- _What you have to do_
From the first line to the last, repeat the records exactly and skip the pictures.

[Stored entries]

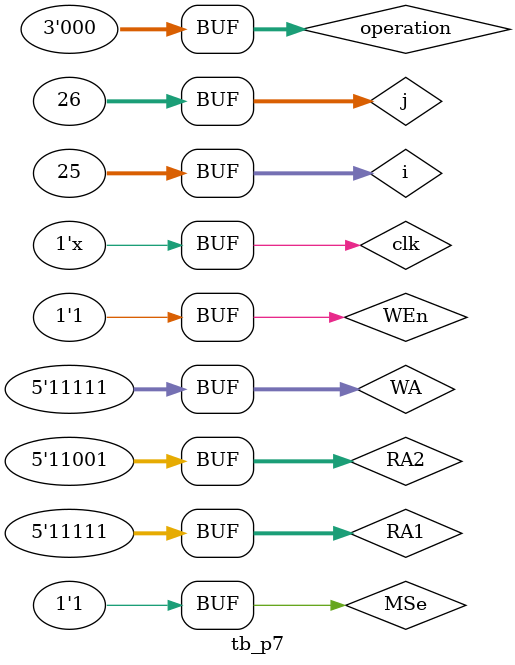
<source format=v>

module tb_p7();
wire[15:0] result;
wire flagz;
reg[4:0] RA1,RA2,WA;
reg[15:0] Data_in;
reg clk;
reg WEn,MSe;
reg[2:0] operation;  
integer i,j;


p7 uut(result,flagz,RA1,RA2,WA,Data_in,WEn,MSe,operation,clk);
initial 
clk = 1'b0;

always #5 clk = ~clk;

initial
	begin
$monitor("RA1=%d | RA2=%d | WA=%d | Data_in=%d | WEn=%d | MSe=%d | Operation=%d | result=%d | flagz=%d |\n",RA1,RA2,WA,Data_in,WEn,MSe,operation,result,flagz);
		#10
		WA = 31;
  		RA1 = 25;
  		RA2 = 26; 
  		MSe = 1'b0;  
  		operation = 3'd0;
		
		#10;
		for(i=0;i<=24;i=i+1)
		begin
			WEn = 1'b1;
  			WA = i;	
  			Data_in = $urandom%(64);
			#10;
		end

		WA = 31;
		MSe = 1'b1;
		RA1 = 0;
		RA2 = 1;
		operation = 3'd0;
		
		#10
		RA1 = 31;
		for(j=2;j<=25;j=j+1)
		begin
			RA2 = j;
			#10;
		end
	end
endmodule 
</source>
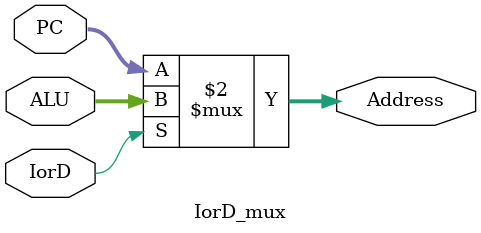
<source format=sv>
module IorD_mux #(parameter  DEPTHI = 8)
(
    input  reg  [(DEPTHI-1):0] PC,       //read PC
    input  reg  [(DEPTHI-1):0] ALU,      //read ALU
    input  reg                 IorD,     //Bit of Control
    output wire [(DEPTHI-1):0] Address   //Write Address
);

    assign Address = !IorD ? PC:ALU;     //Multiplexer


endmodule

</source>
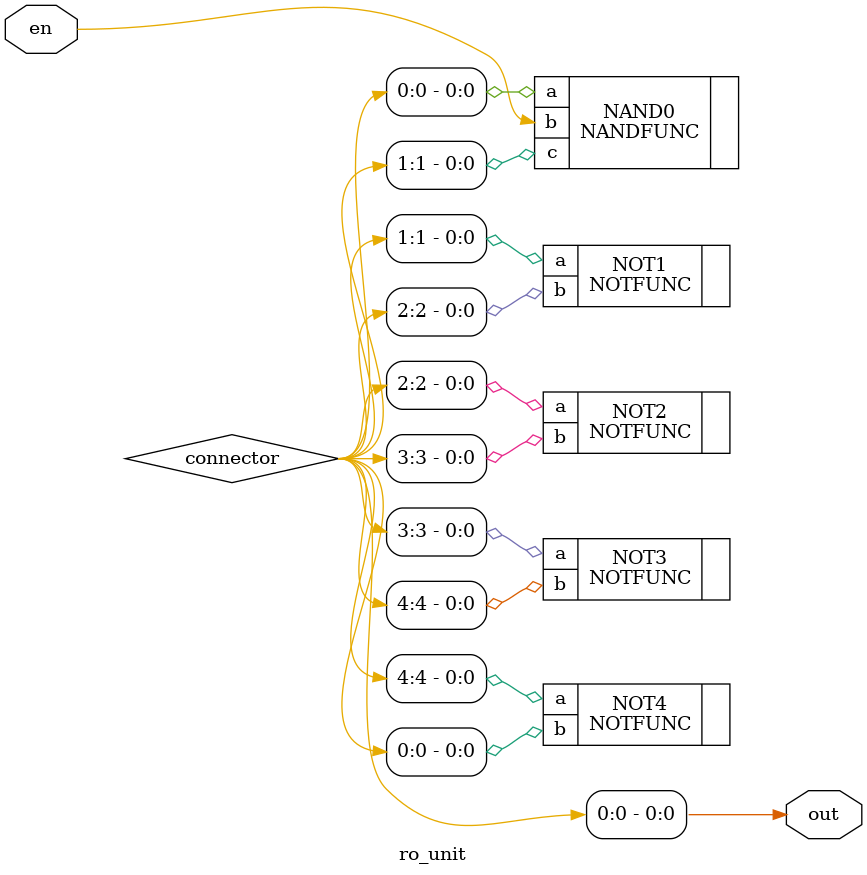
<source format=v>
`timescale 1ns / 1ps

(*DONT_TOUCH*)
module ro_unit (
 input en,
 output reg out
);

(* keep = "true" *) wire[4:0] connector;

(* keep_hierarchy = "yes" *)NANDFUNC NAND0  (.a(connector[0]), .b(en), .c(connector[1]));
(* keep_hierarchy = "yes" *)NOTFUNC NOT1   (.a(connector[1]), .b(connector[2]));
(* keep_hierarchy = "yes" *)NOTFUNC NOT2   (.a(connector[2]), .b(connector[3])); 
(* keep_hierarchy = "yes" *)NOTFUNC NOT3   (.a(connector[3]), .b(connector[4])); 
(* keep_hierarchy = "yes" *)NOTFUNC NOT4   (.a(connector[4]), .b(connector[0])); 

always@(*) begin
   out= connector[0];
end
 
endmodule

</source>
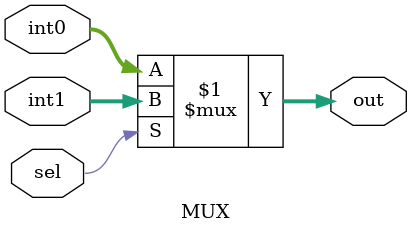
<source format=sv>
module MUX(input [3:0] int1, int0, 
           input sel,
           output [3:0] out);
  assign out = sel ? int1 : int0;
endmodule 

</source>
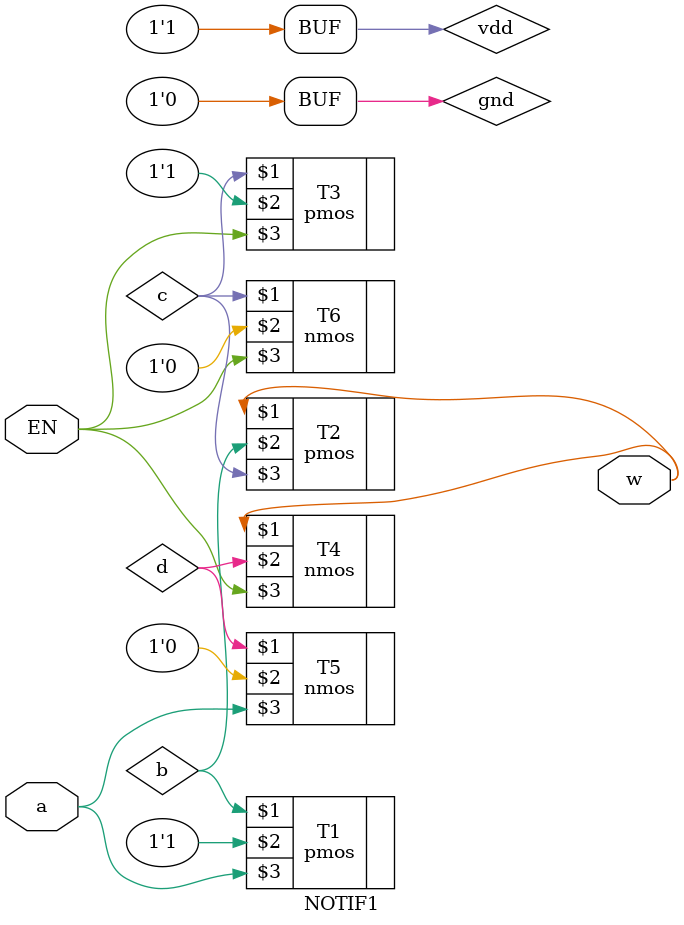
<source format=sv>
`timescale 1ns/1ns
module NOTIF1(input a,EN, output w);
	wire b,c,d;
	supply1 vdd;
	supply0 gnd;
	pmos#(5,6,7) T1(b,vdd,a);
	pmos#(5,6,7) T2(w,b,c);
	pmos#(5,6,7) T3(c,vdd,EN);
	nmos#(3,4,5) T4(w,d,EN);
	nmos#(3,4,5) T5(d,gnd,a);
	nmos#(3,4,5) T6(c,gnd,EN);
endmodule

</source>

- _Task answer_
<source format=v>

module tb_p7();
wire[15:0] result;
wire flagz;
reg[4:0] RA1,RA2,WA;
reg[15:0] Data_in;
reg clk;
reg WEn,MSe;
reg[2:0] operation;  
integer i,j;


p7 uut(result,flagz,RA1,RA2,WA,Data_in,WEn,MSe,operation,clk);
initial 
clk = 1'b0;

always #5 clk = ~clk;

initial
	begin
$monitor("RA1=%d | RA2=%d | WA=%d | Data_in=%d | WEn=%d | MSe=%d | Operation=%d | result=%d | flagz=%d |\n",RA1,RA2,WA,Data_in,WEn,MSe,operation,result,flagz);
		#10
		WA = 31;
  		RA1 = 25;
  		RA2 = 26; 
  		MSe = 1'b0;  
  		operation = 3'd0;
		
		#10;
		for(i=0;i<=24;i=i+1)
		begin
			WEn = 1'b1;
  			WA = i;	
  			Data_in = $urandom%(64);
			#10;
		end

		WA = 31;
		MSe = 1'b1;
		RA1 = 0;
		RA2 = 1;
		operation = 3'd0;
		
		#10
		RA1 = 31;
		for(j=2;j<=25;j=j+1)
		begin
			RA2 = j;
			#10;
		end
	end
endmodule 
</source>
<source format=sv>
module IorD_mux #(parameter  DEPTHI = 8)
(
    input  reg  [(DEPTHI-1):0] PC,       //read PC
    input  reg  [(DEPTHI-1):0] ALU,      //read ALU
    input  reg                 IorD,     //Bit of Control
    output wire [(DEPTHI-1):0] Address   //Write Address
);

    assign Address = !IorD ? PC:ALU;     //Multiplexer


endmodule

</source>
<source format=v>
`timescale 1ns / 1ps

(*DONT_TOUCH*)
module ro_unit (
 input en,
 output reg out
);

(* keep = "true" *) wire[4:0] connector;

(* keep_hierarchy = "yes" *)NANDFUNC NAND0  (.a(connector[0]), .b(en), .c(connector[1]));
(* keep_hierarchy = "yes" *)NOTFUNC NOT1   (.a(connector[1]), .b(connector[2]));
(* keep_hierarchy = "yes" *)NOTFUNC NOT2   (.a(connector[2]), .b(connector[3])); 
(* keep_hierarchy = "yes" *)NOTFUNC NOT3   (.a(connector[3]), .b(connector[4])); 
(* keep_hierarchy = "yes" *)NOTFUNC NOT4   (.a(connector[4]), .b(connector[0])); 

always@(*) begin
   out= connector[0];
end
 
endmodule

</source>
<source format=sv>
module MUX(input [3:0] int1, int0, 
           input sel,
           output [3:0] out);
  assign out = sel ? int1 : int0;
endmodule 

</source>
<source format=sv>
`timescale 1ns/1ns
module NOTIF1(input a,EN, output w);
	wire b,c,d;
	supply1 vdd;
	supply0 gnd;
	pmos#(5,6,7) T1(b,vdd,a);
	pmos#(5,6,7) T2(w,b,c);
	pmos#(5,6,7) T3(c,vdd,EN);
	nmos#(3,4,5) T4(w,d,EN);
	nmos#(3,4,5) T5(d,gnd,a);
	nmos#(3,4,5) T6(c,gnd,EN);
endmodule

</source>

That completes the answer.